Thank you also for sending me the FIRE letter–I had actually already seen it. There are a number of articles with respect to this on their website. I am very familiar with FIRE and I applaud and appreciate their efforts in fighting for the rights of students.
I wish you the best in your efforts.
Further, a search of the United States Patent and Trademark Office’s database shows no registered trademark for “Phi Beta Pi.” Nor is a Utah undergraduate student club likely to be confused with a Texas medical fraternity with the same name.
So much for copyright or trademark concerns.
Moving on, Beatty’s claim that the group’s colors, insignia, and motto pose a liability problem makes no sense in light of his statement that “if this proposed new group … would simply change their name,” then “there would most likely be no issue … with them being chartered.” So if all it takes is a change of name for Klabanoff’s group to gain recognition, then why is Dixie State bluffing about intellectual property concerns? Talk about moving the goalposts.

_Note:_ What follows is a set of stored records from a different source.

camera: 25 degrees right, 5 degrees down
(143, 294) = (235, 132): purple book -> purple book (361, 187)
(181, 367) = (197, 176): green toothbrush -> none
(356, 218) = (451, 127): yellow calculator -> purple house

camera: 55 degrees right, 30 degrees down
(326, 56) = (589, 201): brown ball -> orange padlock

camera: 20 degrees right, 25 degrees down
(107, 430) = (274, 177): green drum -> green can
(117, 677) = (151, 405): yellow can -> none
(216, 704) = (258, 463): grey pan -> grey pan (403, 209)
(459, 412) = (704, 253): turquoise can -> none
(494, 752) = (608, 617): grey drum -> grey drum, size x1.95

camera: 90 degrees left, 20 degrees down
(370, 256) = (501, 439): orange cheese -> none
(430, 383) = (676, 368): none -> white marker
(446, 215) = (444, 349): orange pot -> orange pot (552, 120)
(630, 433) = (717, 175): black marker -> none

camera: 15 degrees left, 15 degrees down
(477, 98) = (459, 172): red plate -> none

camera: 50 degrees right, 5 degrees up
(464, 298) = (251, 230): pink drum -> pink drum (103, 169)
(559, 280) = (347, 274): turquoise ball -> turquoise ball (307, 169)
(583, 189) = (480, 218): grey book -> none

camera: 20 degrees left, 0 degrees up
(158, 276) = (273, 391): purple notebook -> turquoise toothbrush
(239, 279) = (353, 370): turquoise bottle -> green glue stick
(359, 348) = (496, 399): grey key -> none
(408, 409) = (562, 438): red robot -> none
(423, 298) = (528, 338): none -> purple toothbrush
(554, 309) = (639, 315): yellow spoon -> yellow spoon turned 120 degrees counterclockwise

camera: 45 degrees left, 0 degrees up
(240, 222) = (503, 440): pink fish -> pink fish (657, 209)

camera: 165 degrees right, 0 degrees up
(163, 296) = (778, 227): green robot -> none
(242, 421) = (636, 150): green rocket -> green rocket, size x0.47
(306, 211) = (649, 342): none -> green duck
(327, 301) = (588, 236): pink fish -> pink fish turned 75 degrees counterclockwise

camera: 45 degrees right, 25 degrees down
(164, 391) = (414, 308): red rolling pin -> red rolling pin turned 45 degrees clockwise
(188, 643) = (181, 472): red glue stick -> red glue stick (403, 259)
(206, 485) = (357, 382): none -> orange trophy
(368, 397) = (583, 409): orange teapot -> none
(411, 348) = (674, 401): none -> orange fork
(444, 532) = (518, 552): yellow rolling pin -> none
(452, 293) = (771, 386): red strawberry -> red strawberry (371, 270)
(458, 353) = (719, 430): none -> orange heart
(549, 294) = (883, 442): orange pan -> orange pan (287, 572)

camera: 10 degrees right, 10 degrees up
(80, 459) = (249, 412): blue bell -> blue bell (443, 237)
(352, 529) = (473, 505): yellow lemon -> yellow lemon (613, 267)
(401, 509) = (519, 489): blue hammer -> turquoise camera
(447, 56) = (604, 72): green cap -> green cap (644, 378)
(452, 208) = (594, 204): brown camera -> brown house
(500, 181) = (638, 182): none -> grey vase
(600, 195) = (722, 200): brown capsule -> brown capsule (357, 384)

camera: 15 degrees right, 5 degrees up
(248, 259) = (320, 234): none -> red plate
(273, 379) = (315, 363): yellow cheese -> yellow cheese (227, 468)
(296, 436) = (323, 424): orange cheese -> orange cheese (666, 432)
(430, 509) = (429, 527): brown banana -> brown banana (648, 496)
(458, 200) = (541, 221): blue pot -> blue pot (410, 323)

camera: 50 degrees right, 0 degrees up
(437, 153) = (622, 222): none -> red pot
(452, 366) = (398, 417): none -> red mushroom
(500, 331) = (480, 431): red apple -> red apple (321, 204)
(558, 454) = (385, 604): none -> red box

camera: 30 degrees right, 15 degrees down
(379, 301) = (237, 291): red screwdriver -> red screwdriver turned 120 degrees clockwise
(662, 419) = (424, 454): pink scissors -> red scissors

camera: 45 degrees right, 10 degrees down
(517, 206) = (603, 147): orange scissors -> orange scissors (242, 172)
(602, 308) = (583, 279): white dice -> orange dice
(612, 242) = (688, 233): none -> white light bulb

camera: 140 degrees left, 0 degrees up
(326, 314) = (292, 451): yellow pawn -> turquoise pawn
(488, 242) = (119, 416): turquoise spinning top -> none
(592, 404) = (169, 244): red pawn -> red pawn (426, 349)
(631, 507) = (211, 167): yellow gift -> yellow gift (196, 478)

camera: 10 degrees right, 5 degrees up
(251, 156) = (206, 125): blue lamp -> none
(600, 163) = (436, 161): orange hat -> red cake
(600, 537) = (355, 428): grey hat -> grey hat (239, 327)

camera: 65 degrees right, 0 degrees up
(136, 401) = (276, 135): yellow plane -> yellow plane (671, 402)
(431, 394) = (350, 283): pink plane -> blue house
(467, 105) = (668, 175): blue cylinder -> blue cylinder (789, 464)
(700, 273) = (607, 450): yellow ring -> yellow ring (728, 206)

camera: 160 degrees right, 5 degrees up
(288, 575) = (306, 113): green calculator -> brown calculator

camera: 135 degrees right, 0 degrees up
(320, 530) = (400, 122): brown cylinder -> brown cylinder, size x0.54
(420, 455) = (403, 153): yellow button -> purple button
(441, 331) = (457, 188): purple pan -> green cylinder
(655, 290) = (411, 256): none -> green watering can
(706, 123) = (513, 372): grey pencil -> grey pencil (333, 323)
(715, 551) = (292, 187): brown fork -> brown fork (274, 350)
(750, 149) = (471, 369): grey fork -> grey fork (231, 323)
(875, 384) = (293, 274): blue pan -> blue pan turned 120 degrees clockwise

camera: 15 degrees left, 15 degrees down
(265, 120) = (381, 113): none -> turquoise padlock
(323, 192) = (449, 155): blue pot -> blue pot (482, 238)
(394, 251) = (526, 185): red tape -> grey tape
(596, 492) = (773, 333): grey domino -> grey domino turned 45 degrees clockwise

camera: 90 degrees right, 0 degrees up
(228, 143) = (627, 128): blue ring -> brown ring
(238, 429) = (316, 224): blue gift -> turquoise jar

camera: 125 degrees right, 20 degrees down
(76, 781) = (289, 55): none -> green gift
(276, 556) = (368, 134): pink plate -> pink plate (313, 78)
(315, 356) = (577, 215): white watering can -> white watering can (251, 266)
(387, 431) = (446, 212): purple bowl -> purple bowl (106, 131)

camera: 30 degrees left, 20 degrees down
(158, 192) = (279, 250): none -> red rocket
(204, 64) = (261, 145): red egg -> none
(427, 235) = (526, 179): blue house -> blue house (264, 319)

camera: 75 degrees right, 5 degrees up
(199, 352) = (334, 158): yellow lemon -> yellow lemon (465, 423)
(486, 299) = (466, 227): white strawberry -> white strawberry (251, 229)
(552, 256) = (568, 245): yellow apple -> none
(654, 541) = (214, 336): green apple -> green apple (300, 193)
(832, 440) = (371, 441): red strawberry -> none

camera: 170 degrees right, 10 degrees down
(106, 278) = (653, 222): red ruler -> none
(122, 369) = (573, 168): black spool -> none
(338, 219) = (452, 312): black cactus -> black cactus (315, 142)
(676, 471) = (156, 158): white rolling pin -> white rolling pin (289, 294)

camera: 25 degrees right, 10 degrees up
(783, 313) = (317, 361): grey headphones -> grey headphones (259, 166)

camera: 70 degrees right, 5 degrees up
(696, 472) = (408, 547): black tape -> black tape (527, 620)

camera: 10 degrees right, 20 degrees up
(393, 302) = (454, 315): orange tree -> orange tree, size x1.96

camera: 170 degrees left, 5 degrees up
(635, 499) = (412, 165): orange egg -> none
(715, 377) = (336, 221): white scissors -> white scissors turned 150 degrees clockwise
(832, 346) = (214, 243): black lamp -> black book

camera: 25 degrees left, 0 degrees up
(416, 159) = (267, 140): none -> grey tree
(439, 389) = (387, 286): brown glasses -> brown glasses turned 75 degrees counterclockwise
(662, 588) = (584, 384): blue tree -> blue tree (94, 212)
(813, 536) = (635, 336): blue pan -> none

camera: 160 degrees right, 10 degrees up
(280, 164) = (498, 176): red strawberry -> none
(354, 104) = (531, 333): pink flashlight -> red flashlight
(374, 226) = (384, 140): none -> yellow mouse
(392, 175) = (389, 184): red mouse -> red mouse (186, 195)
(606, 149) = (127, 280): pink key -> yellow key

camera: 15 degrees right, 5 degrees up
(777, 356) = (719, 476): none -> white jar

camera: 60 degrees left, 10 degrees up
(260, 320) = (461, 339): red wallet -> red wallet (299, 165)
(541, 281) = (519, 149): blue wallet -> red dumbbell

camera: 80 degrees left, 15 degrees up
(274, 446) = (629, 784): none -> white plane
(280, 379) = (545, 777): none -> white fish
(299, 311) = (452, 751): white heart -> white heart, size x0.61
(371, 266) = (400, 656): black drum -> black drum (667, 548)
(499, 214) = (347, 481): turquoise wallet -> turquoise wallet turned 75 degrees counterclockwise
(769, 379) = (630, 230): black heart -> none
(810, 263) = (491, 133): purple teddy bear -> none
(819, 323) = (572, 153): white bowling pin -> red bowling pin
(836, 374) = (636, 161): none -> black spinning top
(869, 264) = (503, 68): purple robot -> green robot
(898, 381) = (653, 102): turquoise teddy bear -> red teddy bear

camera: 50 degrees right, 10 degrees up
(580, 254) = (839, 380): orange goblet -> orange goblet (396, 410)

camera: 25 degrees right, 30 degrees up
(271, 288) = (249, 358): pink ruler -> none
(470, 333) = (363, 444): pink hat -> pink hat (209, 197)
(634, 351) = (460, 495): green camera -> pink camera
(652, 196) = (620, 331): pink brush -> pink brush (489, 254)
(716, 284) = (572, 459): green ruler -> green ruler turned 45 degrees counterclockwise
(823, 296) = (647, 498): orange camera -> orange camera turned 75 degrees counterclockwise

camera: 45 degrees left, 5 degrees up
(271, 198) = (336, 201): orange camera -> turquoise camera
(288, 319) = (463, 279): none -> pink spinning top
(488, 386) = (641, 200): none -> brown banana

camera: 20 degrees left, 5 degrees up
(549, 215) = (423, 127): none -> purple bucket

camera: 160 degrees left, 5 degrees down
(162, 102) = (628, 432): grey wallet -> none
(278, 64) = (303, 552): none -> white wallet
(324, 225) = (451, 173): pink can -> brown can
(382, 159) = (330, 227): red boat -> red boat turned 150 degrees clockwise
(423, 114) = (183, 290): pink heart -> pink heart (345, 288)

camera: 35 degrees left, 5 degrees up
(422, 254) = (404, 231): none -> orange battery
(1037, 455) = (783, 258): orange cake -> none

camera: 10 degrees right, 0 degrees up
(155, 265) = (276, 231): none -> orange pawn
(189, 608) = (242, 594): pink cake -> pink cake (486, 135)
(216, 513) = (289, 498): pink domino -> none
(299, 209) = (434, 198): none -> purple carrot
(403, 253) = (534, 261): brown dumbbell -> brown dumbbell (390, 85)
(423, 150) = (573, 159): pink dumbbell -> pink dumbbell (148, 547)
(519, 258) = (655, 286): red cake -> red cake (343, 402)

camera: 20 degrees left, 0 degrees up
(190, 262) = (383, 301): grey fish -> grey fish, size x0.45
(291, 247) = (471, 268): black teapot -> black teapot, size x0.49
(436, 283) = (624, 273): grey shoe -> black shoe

And let’s not forget the reason Dixie State prohibited the use of Greek letters in the first place, by which it still stands: the idea that that banning Greek letters will protect the school from having a “party school” image—as if image concerns were somehow more important than free speech. This newly proffered rationale is easily debunked by common sense and fact-checking.
Enough is enough. Dixie State must acknowledge the rights of Phi Beta Pi members to name their organization what they wish to name it—regardless of the alphabet they choose to use. Citizens who’d like to see Dixie State finally exercise a little common sense should tell it so.